• Your objective: Character for character, give back every line below.

---------- Given entries ----------

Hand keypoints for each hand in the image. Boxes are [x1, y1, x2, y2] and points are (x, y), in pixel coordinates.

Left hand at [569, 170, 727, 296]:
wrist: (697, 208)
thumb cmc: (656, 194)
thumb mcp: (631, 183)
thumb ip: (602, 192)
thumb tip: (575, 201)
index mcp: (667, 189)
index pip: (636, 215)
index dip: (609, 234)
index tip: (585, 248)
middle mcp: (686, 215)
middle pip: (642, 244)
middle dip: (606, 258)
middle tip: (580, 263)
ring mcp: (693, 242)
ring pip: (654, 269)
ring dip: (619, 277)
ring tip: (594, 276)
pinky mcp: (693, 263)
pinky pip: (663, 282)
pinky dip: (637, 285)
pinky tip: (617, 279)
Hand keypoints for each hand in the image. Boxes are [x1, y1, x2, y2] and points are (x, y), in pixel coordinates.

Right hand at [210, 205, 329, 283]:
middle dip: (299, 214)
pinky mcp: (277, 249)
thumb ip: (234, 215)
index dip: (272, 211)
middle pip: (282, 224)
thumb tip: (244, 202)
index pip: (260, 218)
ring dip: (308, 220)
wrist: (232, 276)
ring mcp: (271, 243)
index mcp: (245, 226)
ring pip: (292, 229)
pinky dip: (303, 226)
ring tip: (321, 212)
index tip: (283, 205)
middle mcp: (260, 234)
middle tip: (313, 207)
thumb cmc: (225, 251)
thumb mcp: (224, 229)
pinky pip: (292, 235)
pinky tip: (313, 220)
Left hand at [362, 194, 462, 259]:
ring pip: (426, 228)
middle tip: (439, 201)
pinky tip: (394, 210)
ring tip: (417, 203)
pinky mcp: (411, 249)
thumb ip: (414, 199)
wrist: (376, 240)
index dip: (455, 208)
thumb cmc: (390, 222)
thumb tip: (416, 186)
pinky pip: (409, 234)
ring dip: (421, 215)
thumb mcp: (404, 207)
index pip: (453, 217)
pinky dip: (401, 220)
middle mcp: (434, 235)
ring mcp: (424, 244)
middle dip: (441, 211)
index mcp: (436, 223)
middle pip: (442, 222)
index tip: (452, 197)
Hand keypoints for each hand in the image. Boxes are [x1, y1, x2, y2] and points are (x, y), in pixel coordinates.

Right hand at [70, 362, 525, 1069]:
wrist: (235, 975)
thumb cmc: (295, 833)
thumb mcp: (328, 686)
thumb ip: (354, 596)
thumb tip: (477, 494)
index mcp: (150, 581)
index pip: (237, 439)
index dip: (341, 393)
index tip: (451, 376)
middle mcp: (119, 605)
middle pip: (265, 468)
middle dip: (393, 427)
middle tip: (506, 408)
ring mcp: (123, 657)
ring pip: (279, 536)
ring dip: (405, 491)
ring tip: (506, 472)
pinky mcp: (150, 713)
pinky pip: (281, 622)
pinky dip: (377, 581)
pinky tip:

----------

• Solution:
Hand keypoints for each hand in the image. Boxes are [x1, y1, x2, y2] and points are (x, y), in pixel coordinates.

Left hand at [569, 170, 727, 296]:
wrist: (697, 208)
thumb cmc: (656, 194)
thumb mcp: (631, 183)
thumb ip: (602, 192)
thumb tip: (575, 201)
index mcp: (667, 189)
index pip: (636, 215)
index dip: (609, 234)
index tip: (585, 248)
middle mcp: (686, 215)
middle pip: (642, 244)
middle dip: (606, 258)
middle tip: (580, 263)
ring mcp: (693, 242)
ring pip: (654, 269)
ring dip: (619, 277)
ring tip: (594, 276)
pinky mcp: (693, 263)
pinky pip: (663, 282)
pinky dip: (637, 285)
pinky tip: (617, 279)
Hand keypoints for each hand in the image. Boxes are [x1, y1, x2, y2] and points are (x, y), in pixel coordinates.

Right hand at [210, 205, 329, 283]:
middle dip: (299, 214)
pinky mcp: (277, 249)
thumb ip: (234, 215)
index dip: (272, 211)
middle pip: (282, 224)
thumb tip: (244, 202)
index pip: (260, 218)
ring dip: (308, 220)
wrist: (232, 276)
ring mcp: (271, 243)
index mcp: (245, 226)
ring pip: (292, 229)
pinky dip: (303, 226)
ring tip: (321, 212)
index tip: (283, 205)
middle mcp: (260, 234)
middle tip: (313, 207)
thumb cmc: (225, 251)
thumb mcp: (224, 229)
pinky pip: (292, 235)
pinky tip: (313, 220)
Left hand at [362, 194, 462, 259]:
ring pip: (426, 228)
middle tip: (439, 201)
pinky tip: (394, 210)
ring tip: (417, 203)
pinky mcp: (411, 249)
thumb ip: (414, 199)
wrist: (376, 240)
index dip: (455, 208)
thumb cmc: (390, 222)
thumb tip: (416, 186)
pinky pip: (409, 234)
ring dip: (421, 215)
thumb mcp: (404, 207)
index pip: (453, 217)
pinky dip: (401, 220)
middle mcp: (434, 235)
ring mcp: (424, 244)
middle dip: (441, 211)
index mcp: (436, 223)
middle pip: (442, 222)
index tip: (452, 197)
Hand keypoints for each hand in the image. Boxes are [x1, y1, x2, y2] and points are (x, y), in pixel coordinates.

Right hand at [70, 362, 525, 1069]:
wrist: (235, 975)
thumb cmc: (295, 833)
thumb mcp: (328, 686)
thumb ip: (354, 596)
thumb tip: (477, 494)
index mcp: (150, 581)
index pip: (237, 439)
index dip: (341, 393)
index tip: (451, 376)
middle mcp: (119, 605)
middle pip: (265, 468)
middle dip: (393, 427)
middle tip: (506, 408)
ring mcp: (123, 657)
ring pip: (279, 536)
ring dip: (405, 491)
ring tip: (506, 472)
pinky mcp: (150, 713)
pinky pip: (281, 622)
pinky dip: (377, 581)
pinky tip:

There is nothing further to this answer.